Indeed, America practically canonized the older, bolder Kate. Even I enjoy some of her later, more dramatic work, including The African Queen, Long Day’s Journey Into Night, and A Delicate Balance.

More often, though, I found it difficult to reconcile Hepburn’s trademark toughness with her increasingly mawkish, self-referential acting. The oft-quoted “You’re my knight in shining armor!” line from On Golden Pond makes me cringe; so does the entirety of Guess Who’s Coming to Dinner. To me, there’s something paradoxical about the actress and the image—we’re supposed to find her a model of unsentimental pragmatism, but the actual performances are awash in bathos.

So I was fascinated to discover, as I sat in the Walnut Street Studio, watching Rick Foster’s hagiographic one-hander, Kate: The Unexamined Life, that the play—ironically and likely unintentionally—captures exactly what I dislike about America’s most beloved actress.

I should also say that the show will likely be catnip for many audiences—there were audible sighs of delight on opening night. Janis Stevens gives an extraordinary performance—she uncannily summons Hepburn’s unique persona, but this is real acting and never simply mimicry. Foster’s script is essentially a litany of Kate’s joys (notably her long relationship with Spencer Tracy) and sorrows, and the seams certainly show in the exposition, but it’s no worse in that sense than most plays of this genre.

What grabbed me from the start, though, was how much of Kate’s story is presented, as Chekhov might have described it, through tears. Gritty determination always threatens to float away in self-pity—it never quite does, but the overwhelming mood is lachrymose.

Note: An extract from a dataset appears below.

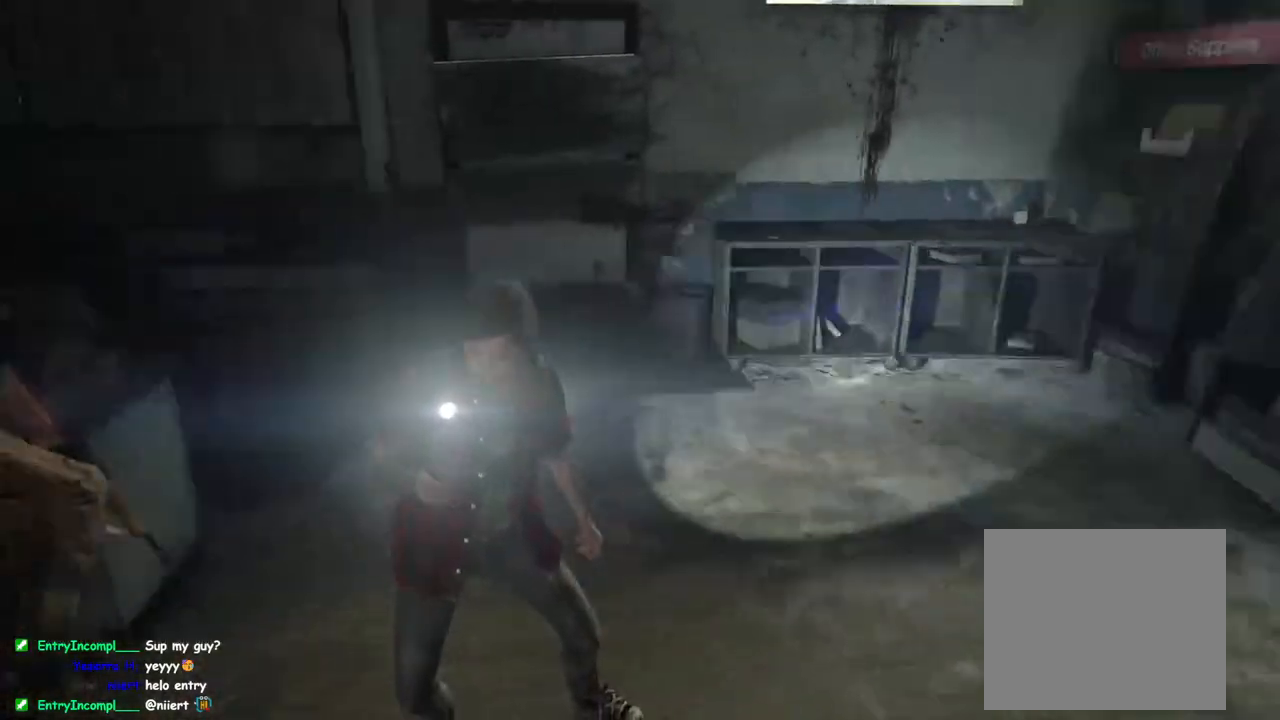
{"buttons": ["L2"], "left_stick": "center", "right_stick": "right", "events": [[83, "L2", "down"], [167, "right_stick", "right"]]}
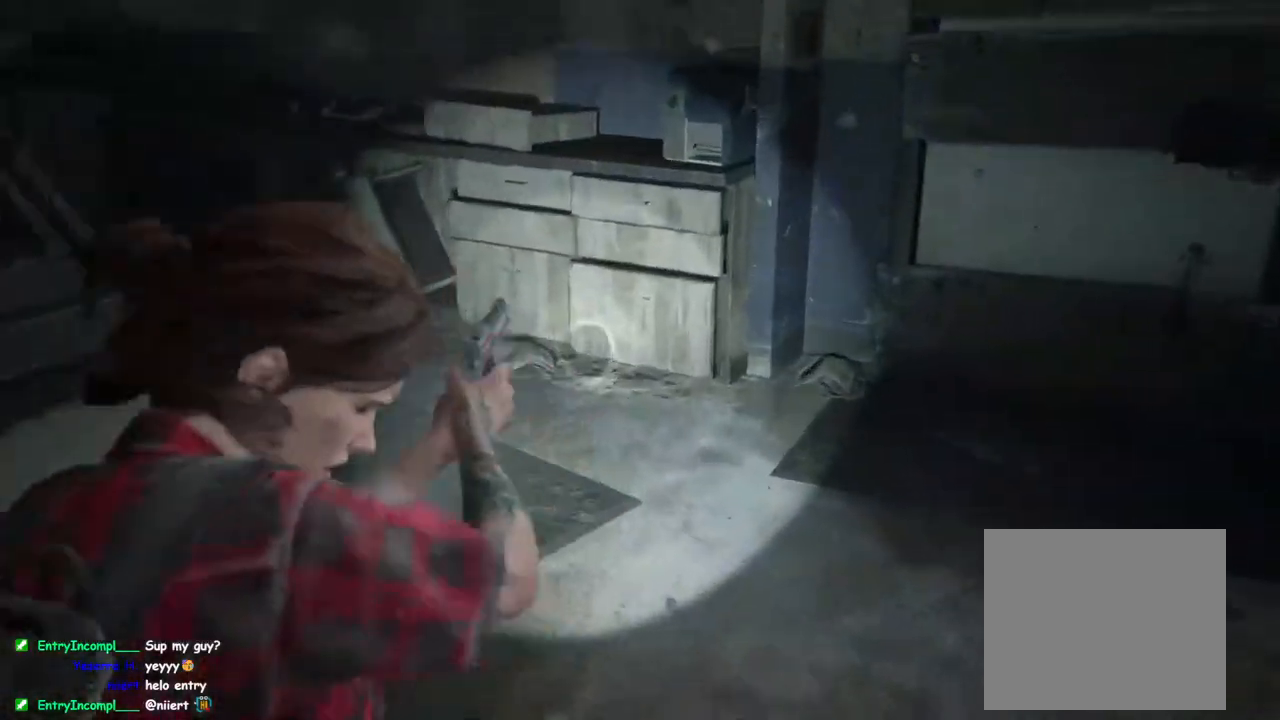
{"buttons": ["L2"], "left_stick": "center", "right_stick": "up-right", "events": [[250, "right_stick", "up-right"]]}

To me, that’s the essential and irreconcilable Katharine Hepburn. I can’t say that Kate: The Unexamined Life struck me as a great evening of theater—but it comes closer to revealing The Hepburn Problem than anything I’ve ever seen… and probably more than Foster and company meant to.


Kate: The Unexamined Life plays through April 7. For more information, visit the Walnut Street Theatre website.

 

2 replies »

  1. Kael’s statement about Rosalind Russell appears in her capsule write-up of HIS GIRL FRIDAY, in KISS KISS BANG BANG. (For whatever reason, the deletion of this parenthetical remark was among the changes when this mini-review was reused in 5001 NIGHTS AT THE MOVIES.) “The difference between Miss Russell here and in a later vehicle like AUNTIE MAME is the difference between a comedienne and an institution.”

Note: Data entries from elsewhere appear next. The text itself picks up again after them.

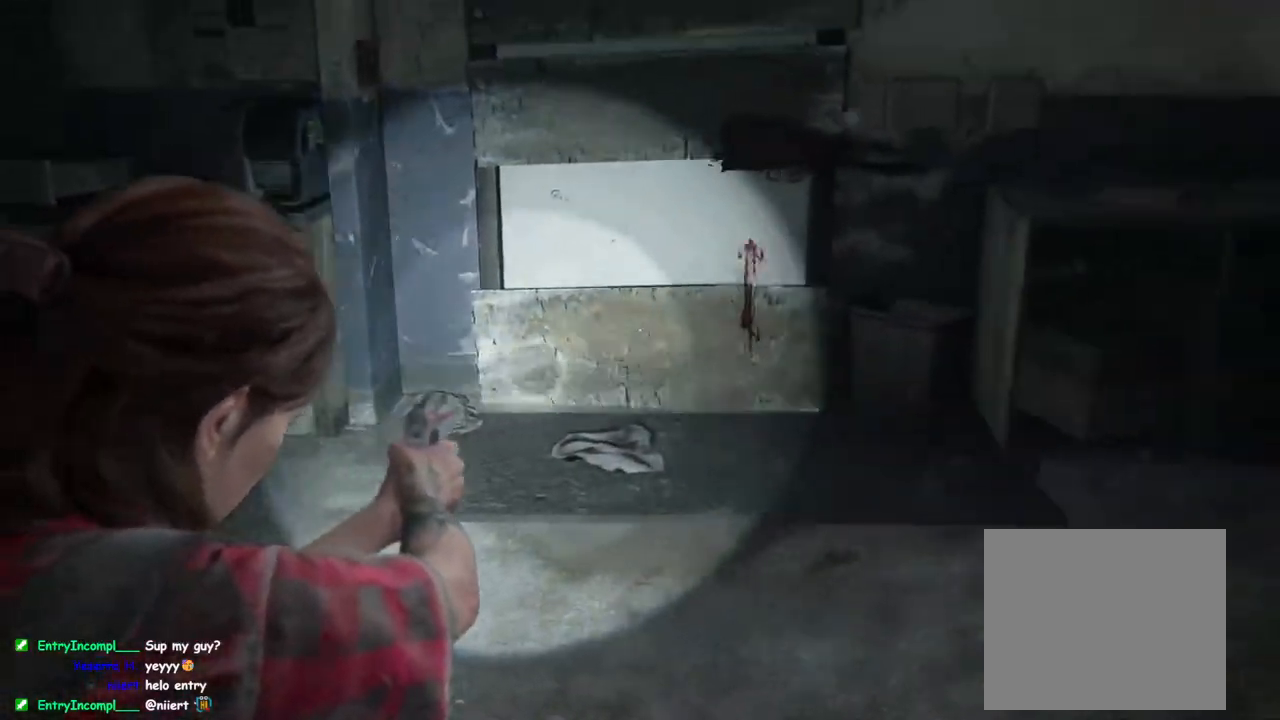
{"buttons": ["L2"], "left_stick": "center", "right_stick": "up-right", "events": []}
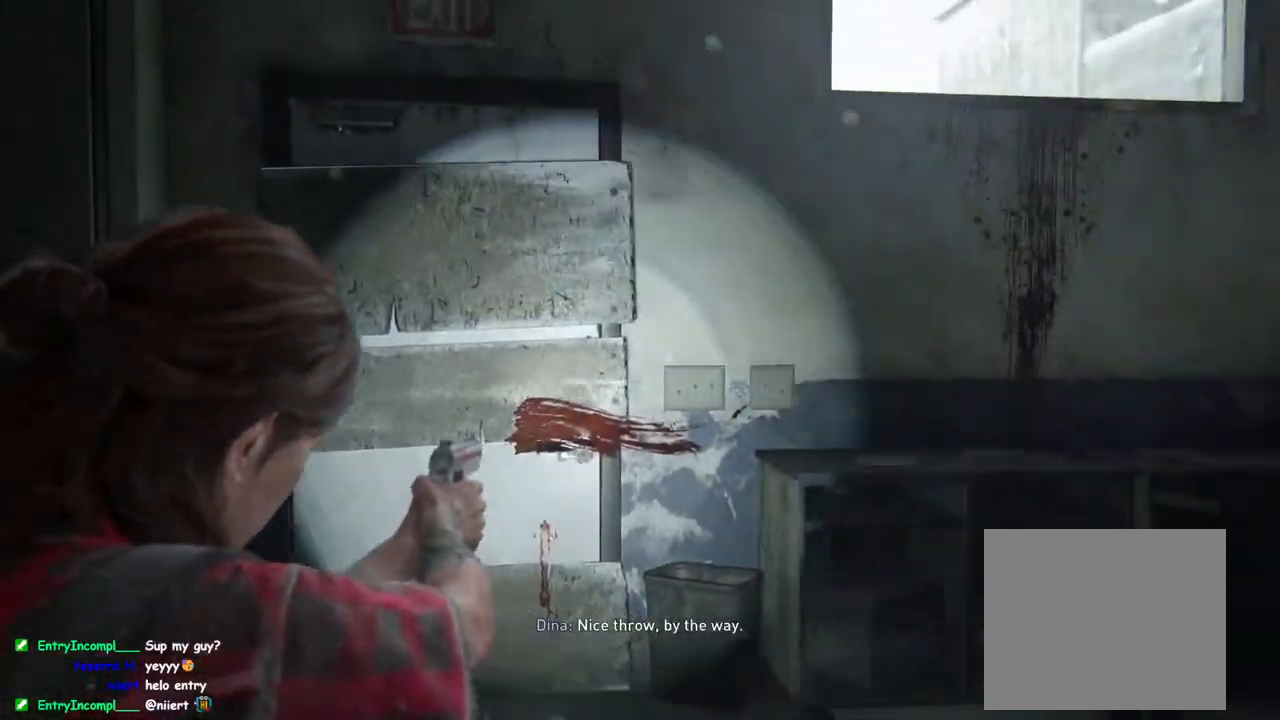
{"buttons": ["L2"], "left_stick": "center", "right_stick": "right", "events": [[17, "right_stick", "right"]]}
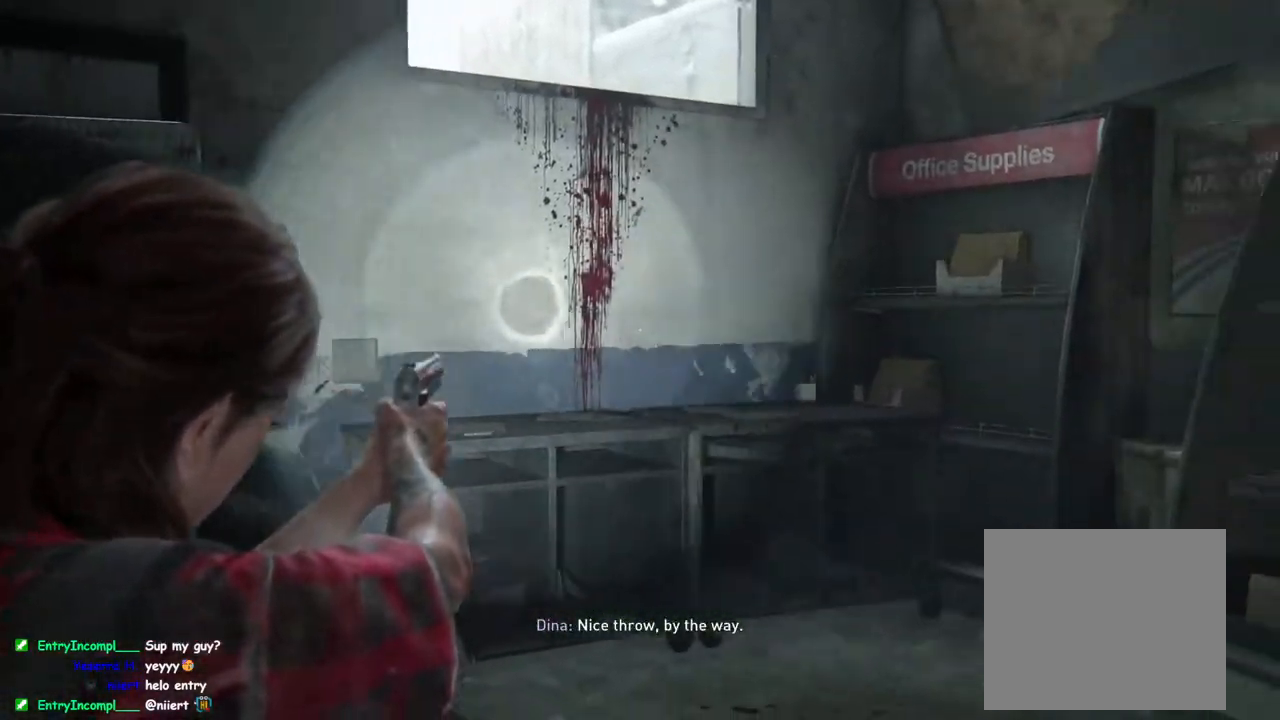
{"buttons": [], "left_stick": "center", "right_stick": "right", "events": [[300, "L2", "up"]]}
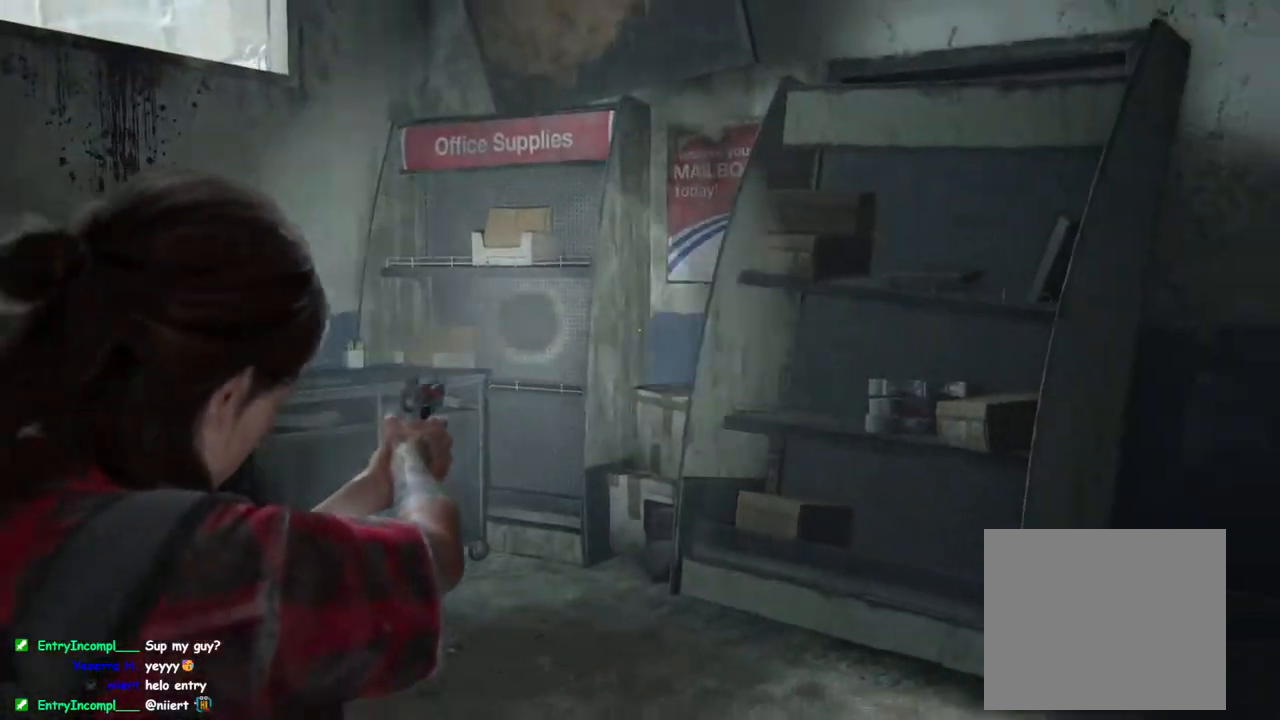
{"buttons": [], "left_stick": "center", "right_stick": "right", "events": []}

    I never detected any overall preference by Kael for Russell over Hepburn, though maybe the thread is there to be teased out. I recall lots of praise for Hepburn’s classic performances in one movie after another, in fact. Also in K.K.B.B., she writes, “Aside from her comedies,” [of which there are many, of course] “Katharine Hepburn has been best in LITTLE WOMEN, in ALICE ADAMS, and, later in her career, in LONG DAY’S JOURNEY INTO NIGHT.” [She praises her work in THE AFRICAN QUEEN elsewhere in the book — maybe that counts among the comedies.] And she says of the same movie, “Hepburn’s pantomiming in some of the scenes is as fine as the best American acting I’ve ever seen — she makes Alice one of the few authentic American movie heroines.”

    And she really goes all out with LONG DAY’S JOURNEY: “Katharine Hepburn has surpassed herself — the most beautiful comedienne of the thirties and forties has become our greatest tragedienne; seeing her transitions in JOURNEY, the way she can look eighteen or eighty at will, experiencing the magic in the art of acting, one can understand why the appellation ‘the divine’ has sometimes been awarded to certain actresses.”

    • Thanks, Jon — I should have thought to ask you about the Kael quote! In fact, it was PK’s praise for ALICE ADAMS that brought me to the movie, a much later discovery for me than HOLIDAY, PHILADELPHIA STORY, or BRINGING UP BABY, all of which I’d seen when still pretty young. And I’d rank ALICE ADAMS as my favorite of all KH performances, and possibly my favorite of her films, too.